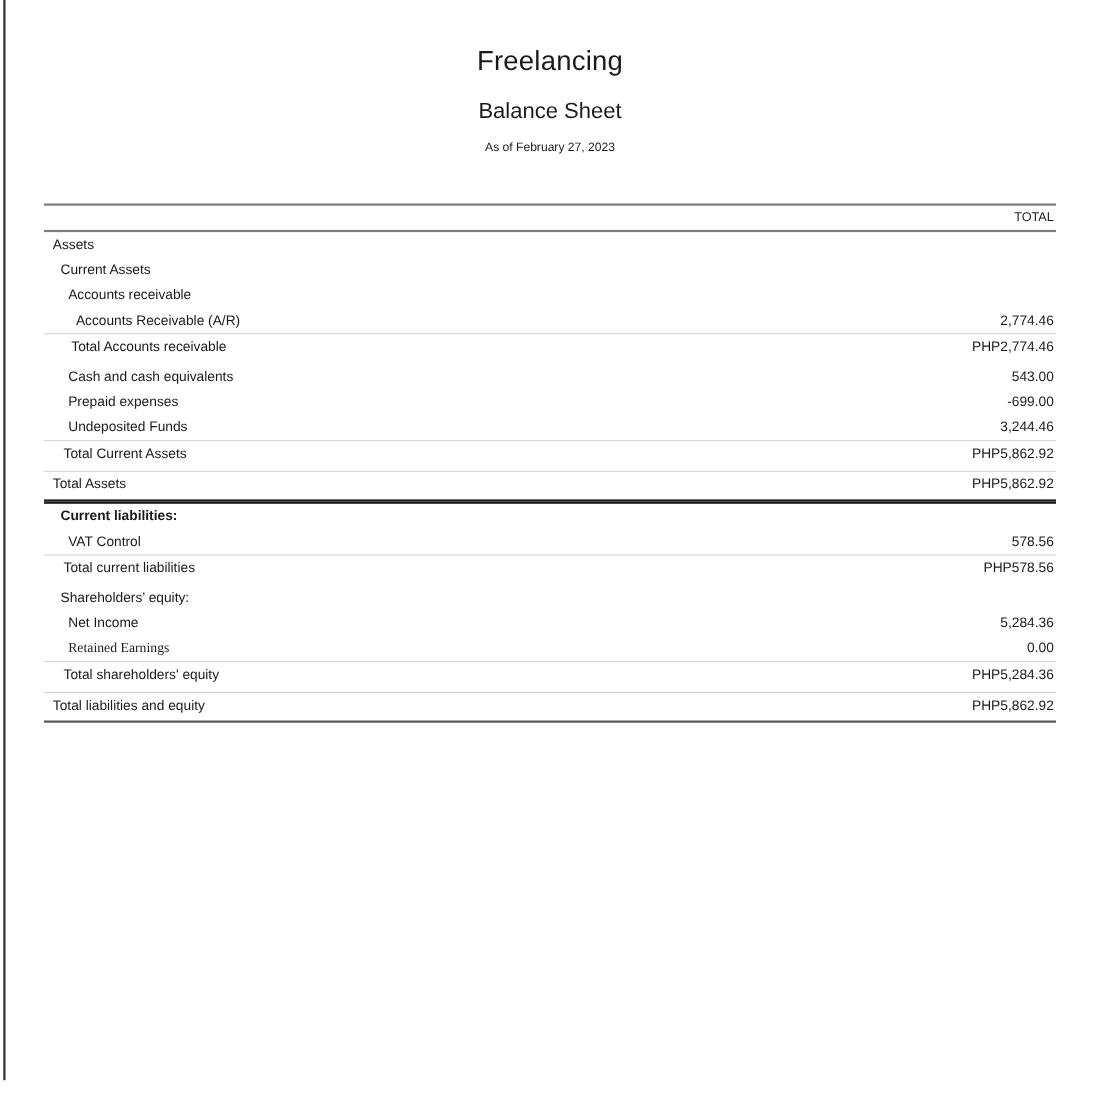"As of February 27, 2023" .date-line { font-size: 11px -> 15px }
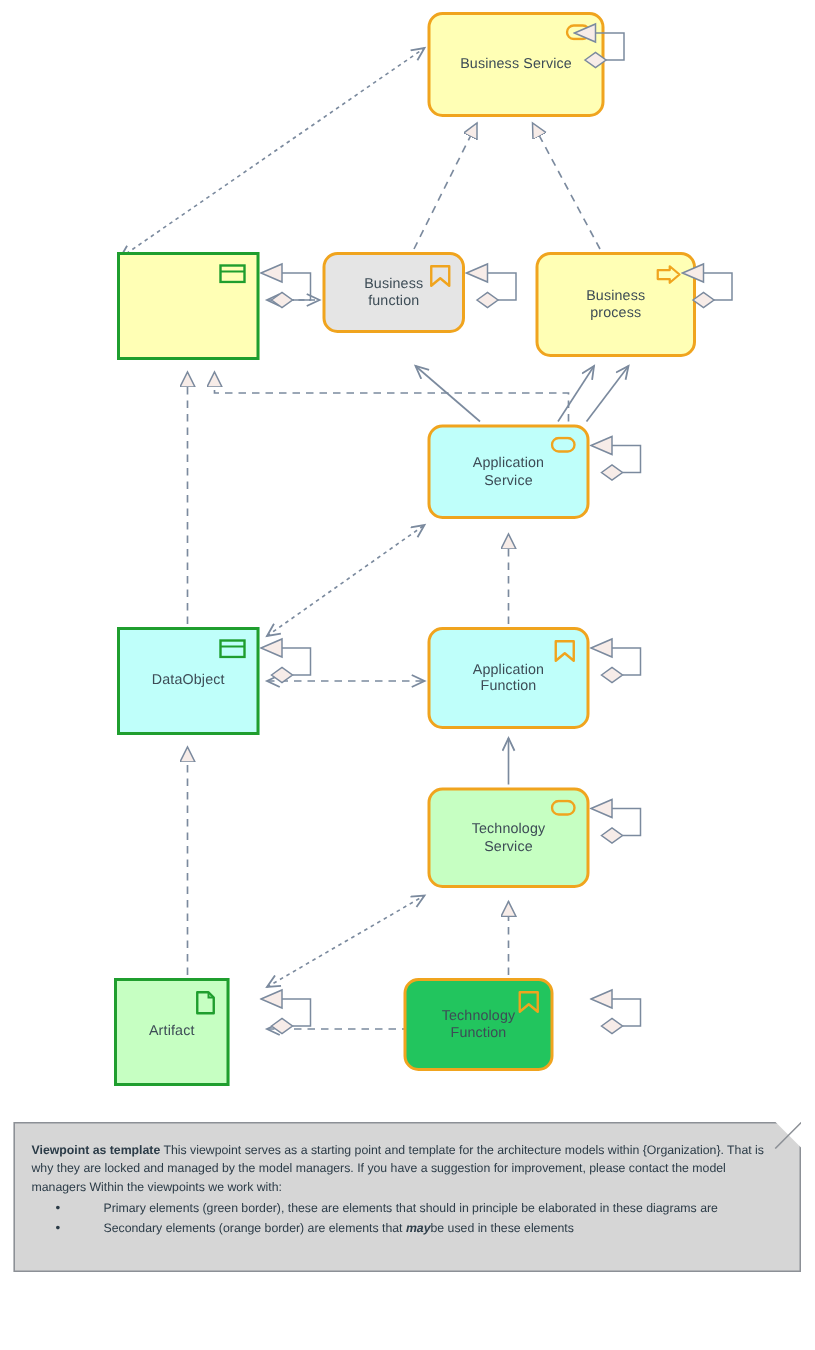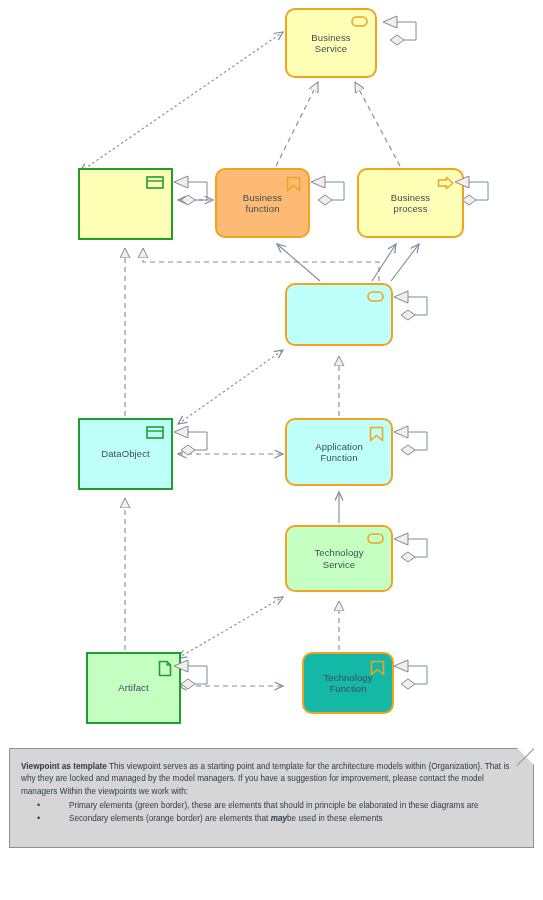"Business Service" div.node { width: 92px -> 118px }
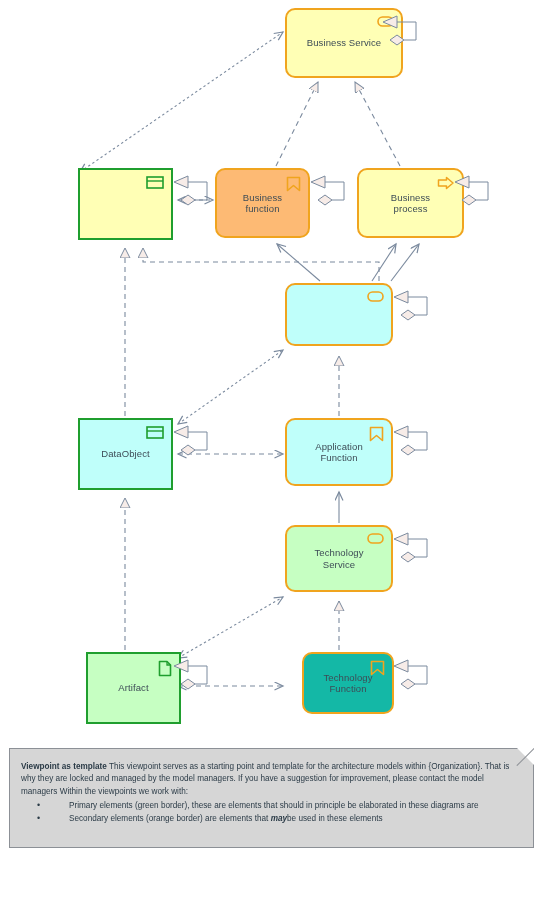"Business function" div.node { background: #fdba74 -> #e5e5e5; height: 70px -> 54px }
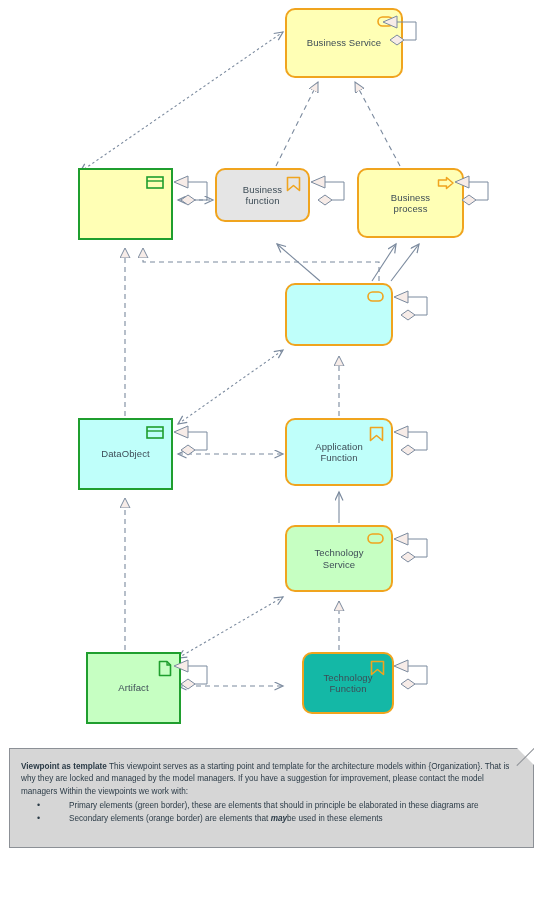"Application Service" span.label { html: none -> <span>Application Service</span> }
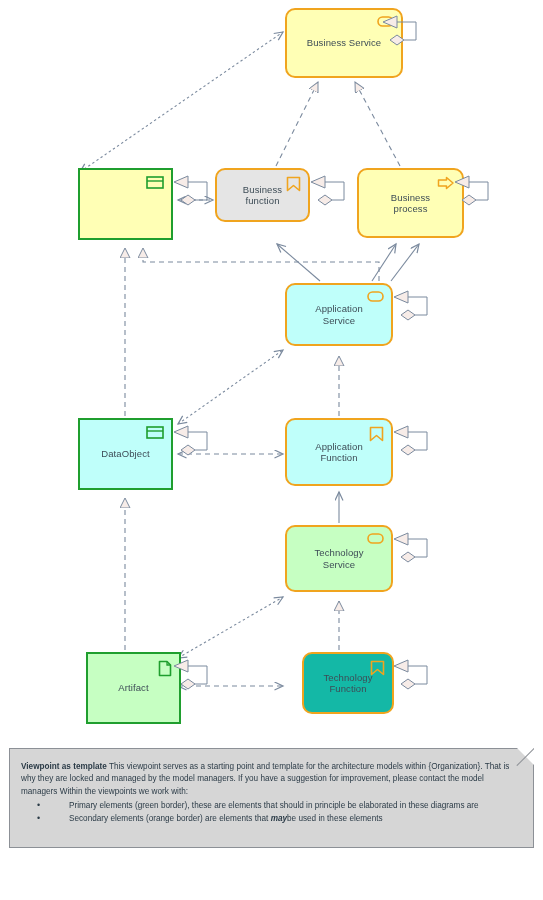"Technology Function" div.node { background: #14b8a6 -> #22c55e; left: 302px -> 269px; width: 92px -> 100px }
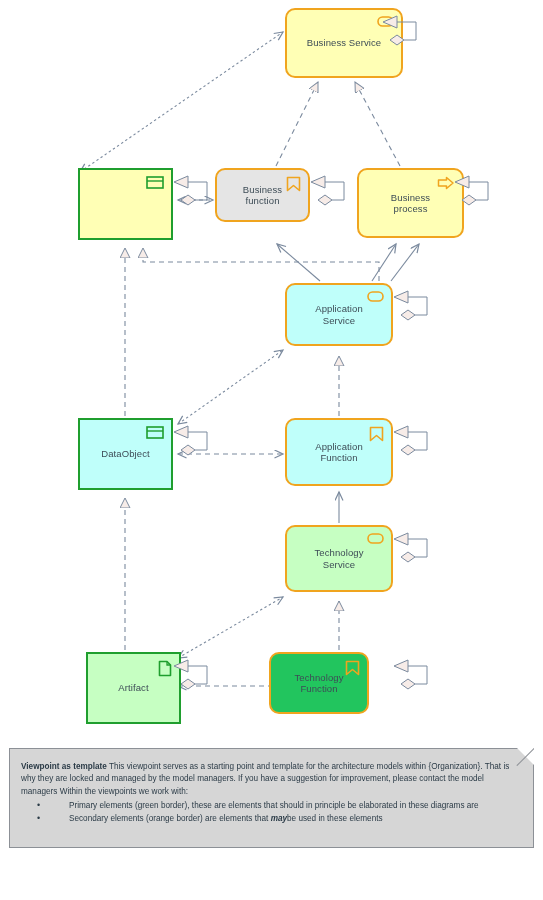"Artifact" div.node { left: 86px -> 76px; width: 95px -> 77px }
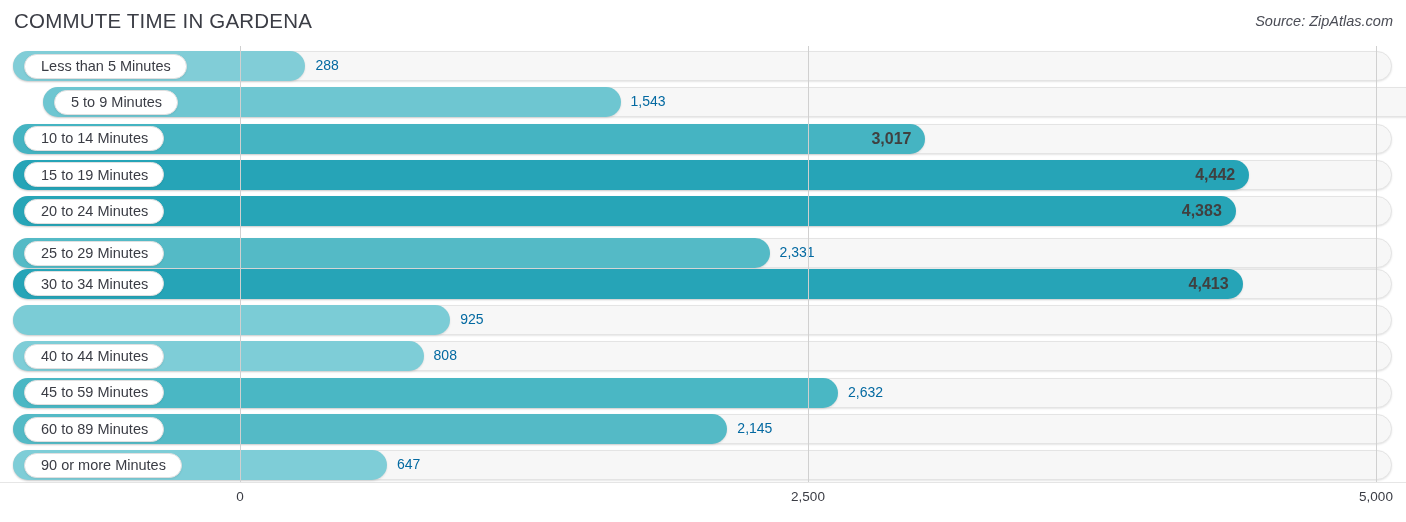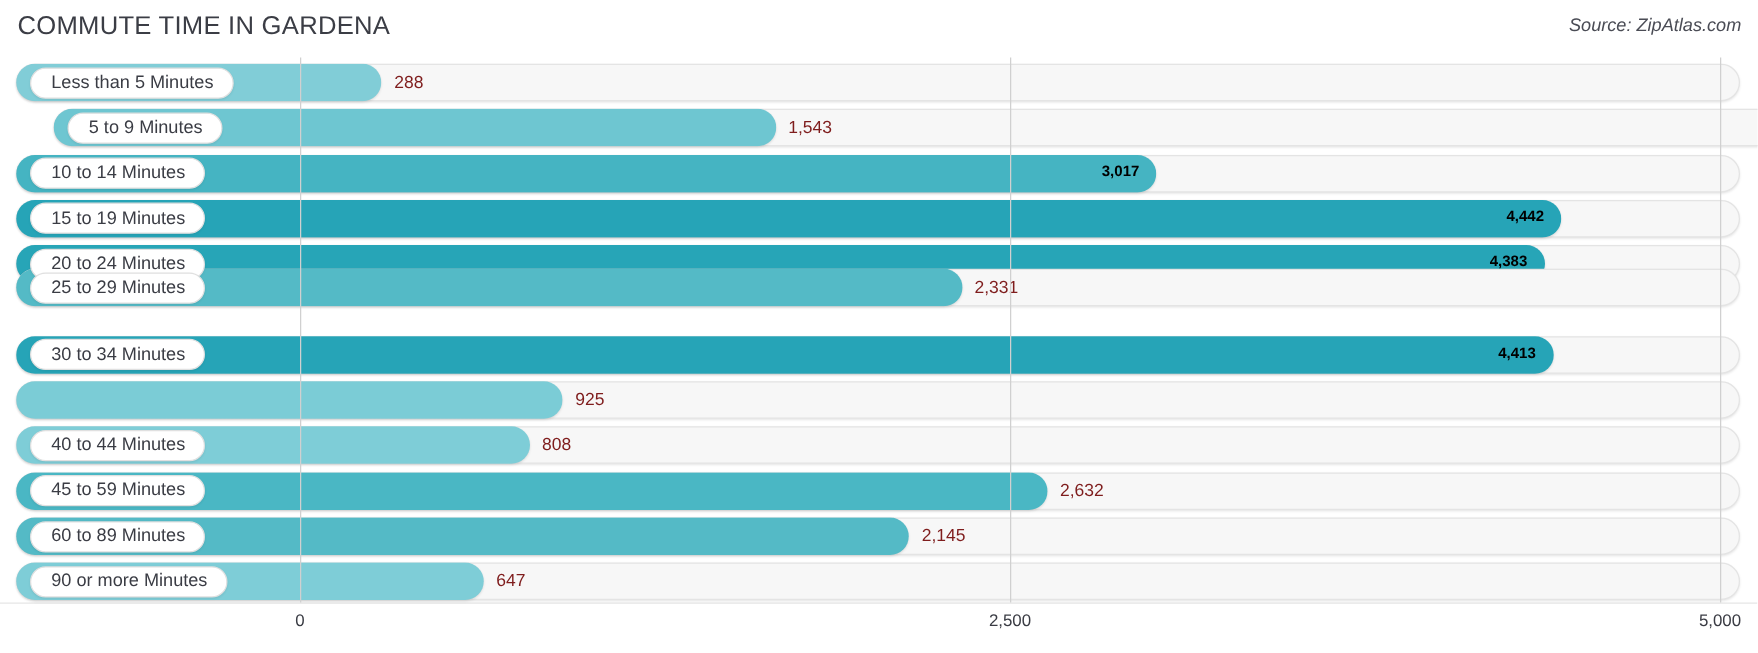"288" .value-out { color: #7f1d1d -> #0369a1 }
• • • •
What is needed is a verbatim copy of every entry, with the pictures omitted.

"As of February 27, 2023" .date-line { font-size: 11px -> 15px }
"Business Service" div.node { width: 92px -> 118px }
"Business function" div.node { background: #fdba74 -> #e5e5e5; height: 70px -> 54px }
"Application Service" span.label { html: none -> <span>Application Service</span> }
"Technology Function" div.node { background: #14b8a6 -> #22c55e; left: 302px -> 269px; width: 92px -> 100px }
"Artifact" div.node { left: 86px -> 76px; width: 95px -> 77px }
"288" .value-out { color: #7f1d1d -> #0369a1 }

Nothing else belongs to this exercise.